What is expected: All lines from the one containing "Methyl bromide pricing is moderately" down to the one containing "Supply risk is moderate. Montreal Protocol", both ends included, are to be given again exactly; omit the rest of the listing below.

Excerpted data:
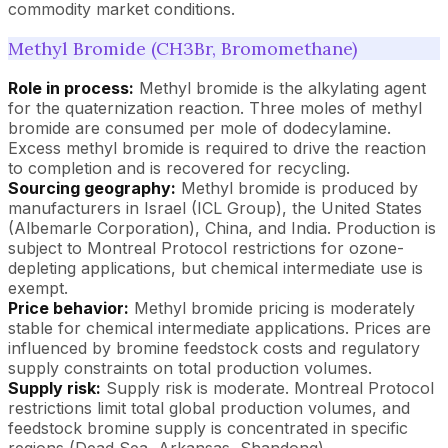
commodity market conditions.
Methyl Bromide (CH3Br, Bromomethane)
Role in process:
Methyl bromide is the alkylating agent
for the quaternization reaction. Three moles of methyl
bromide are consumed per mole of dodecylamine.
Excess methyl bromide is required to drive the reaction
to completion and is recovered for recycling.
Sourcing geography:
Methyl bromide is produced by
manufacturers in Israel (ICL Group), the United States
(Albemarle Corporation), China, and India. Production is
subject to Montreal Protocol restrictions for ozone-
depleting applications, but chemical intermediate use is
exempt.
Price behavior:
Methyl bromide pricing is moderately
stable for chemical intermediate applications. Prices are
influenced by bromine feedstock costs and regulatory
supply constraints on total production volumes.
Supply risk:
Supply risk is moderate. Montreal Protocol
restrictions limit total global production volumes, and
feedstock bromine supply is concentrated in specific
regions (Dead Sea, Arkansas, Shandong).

* * *

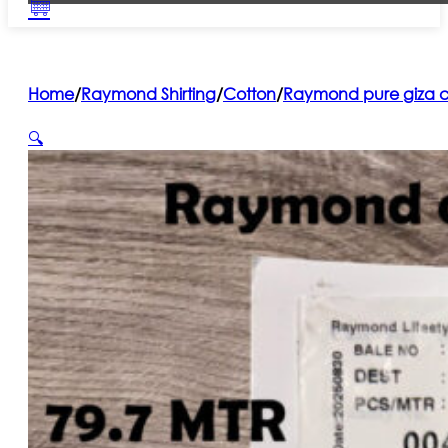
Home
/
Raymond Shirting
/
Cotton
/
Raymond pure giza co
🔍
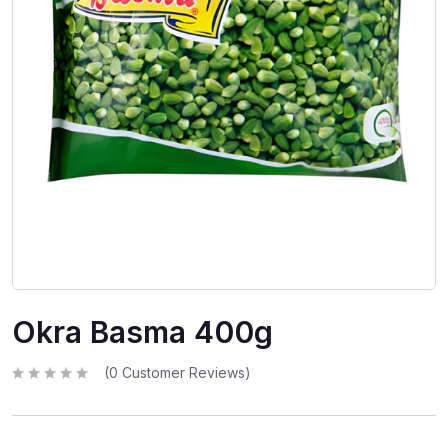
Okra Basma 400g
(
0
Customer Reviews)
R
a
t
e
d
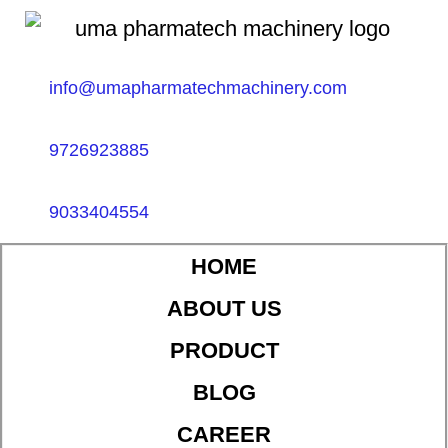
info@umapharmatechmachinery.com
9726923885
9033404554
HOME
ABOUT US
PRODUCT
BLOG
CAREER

Task answer:
Methyl bromide pricing is moderately
stable for chemical intermediate applications. Prices are
influenced by bromine feedstock costs and regulatory
supply constraints on total production volumes.
Supply risk:
Supply risk is moderate. Montreal Protocol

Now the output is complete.